Il progetto Multicare, finanziato dal programma Horizon Europe, sviluppa tecnologie resilienti a basso impatto ambientale e servizi digitali avanzati per supportare la progettazione e la gestione di edifici e quartieri in grado di affrontare rischi multipli, dai cambiamenti climatici agli eventi sismici.
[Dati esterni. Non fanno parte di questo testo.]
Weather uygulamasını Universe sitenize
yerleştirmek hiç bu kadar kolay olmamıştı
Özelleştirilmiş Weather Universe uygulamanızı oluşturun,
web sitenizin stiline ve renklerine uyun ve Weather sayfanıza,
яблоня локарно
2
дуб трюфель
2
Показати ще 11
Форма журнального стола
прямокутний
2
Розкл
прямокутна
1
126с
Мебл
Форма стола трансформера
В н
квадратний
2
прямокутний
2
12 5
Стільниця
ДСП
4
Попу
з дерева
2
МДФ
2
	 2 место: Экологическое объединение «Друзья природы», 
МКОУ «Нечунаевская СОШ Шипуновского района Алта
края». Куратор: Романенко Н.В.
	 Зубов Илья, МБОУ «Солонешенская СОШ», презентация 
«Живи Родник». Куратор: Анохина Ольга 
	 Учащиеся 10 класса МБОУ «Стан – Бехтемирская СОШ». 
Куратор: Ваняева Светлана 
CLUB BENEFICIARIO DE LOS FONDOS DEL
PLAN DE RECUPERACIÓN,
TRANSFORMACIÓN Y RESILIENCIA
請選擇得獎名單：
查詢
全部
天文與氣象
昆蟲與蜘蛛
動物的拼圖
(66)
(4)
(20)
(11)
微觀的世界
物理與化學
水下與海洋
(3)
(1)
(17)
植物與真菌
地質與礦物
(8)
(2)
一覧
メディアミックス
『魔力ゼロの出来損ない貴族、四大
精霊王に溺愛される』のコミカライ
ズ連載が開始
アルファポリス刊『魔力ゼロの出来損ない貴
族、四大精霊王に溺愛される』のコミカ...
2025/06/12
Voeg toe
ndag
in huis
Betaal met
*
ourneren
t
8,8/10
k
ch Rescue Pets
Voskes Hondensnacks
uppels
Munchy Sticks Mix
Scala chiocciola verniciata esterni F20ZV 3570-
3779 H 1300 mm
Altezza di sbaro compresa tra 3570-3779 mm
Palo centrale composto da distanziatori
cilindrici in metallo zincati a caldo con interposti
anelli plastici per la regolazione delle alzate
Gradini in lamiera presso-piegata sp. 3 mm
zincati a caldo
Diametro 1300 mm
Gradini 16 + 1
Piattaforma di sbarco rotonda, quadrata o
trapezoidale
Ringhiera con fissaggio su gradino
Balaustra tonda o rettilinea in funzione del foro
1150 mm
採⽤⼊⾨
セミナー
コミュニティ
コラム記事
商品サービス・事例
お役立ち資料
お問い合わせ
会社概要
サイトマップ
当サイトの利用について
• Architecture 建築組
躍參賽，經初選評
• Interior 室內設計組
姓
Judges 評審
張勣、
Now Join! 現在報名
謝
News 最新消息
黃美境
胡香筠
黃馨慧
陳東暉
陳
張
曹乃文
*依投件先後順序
Ora dal test di laboratorio su porzioni di edifici costruiti ad hoc si passa all’applicazione su abitazioni che hanno bisogno di rafforzamento strutturale ed efficientamento energetico.

Succede in Campania grazie proprio al progetto Multicare, presentato a Napoli nell’ambito del workshop “Dalla ricerca al territorio: soluzioni resilienti e low-carbon per l’edilizia sociale e residenziale. L’efficacia di esoscheletri a basso danneggiamento”, organizzato da STRESS Scarl (distretto tecnologico per l’edilizia) con Università Federico II e ACER – Agenzia Campana per l’Edilizia Residenziale. Nell’ambito della sessione tecnica, è intervenuto anche il professore Stefano Pampanin , tra i principali esperti mondiali di progettazione di edifici capaci di resistere ai terremoti e che ha contribuito allo sviluppo di tecniche avanzate per costruire strutture che non solo non crollano, ma restano utilizzabili dopo un sisma.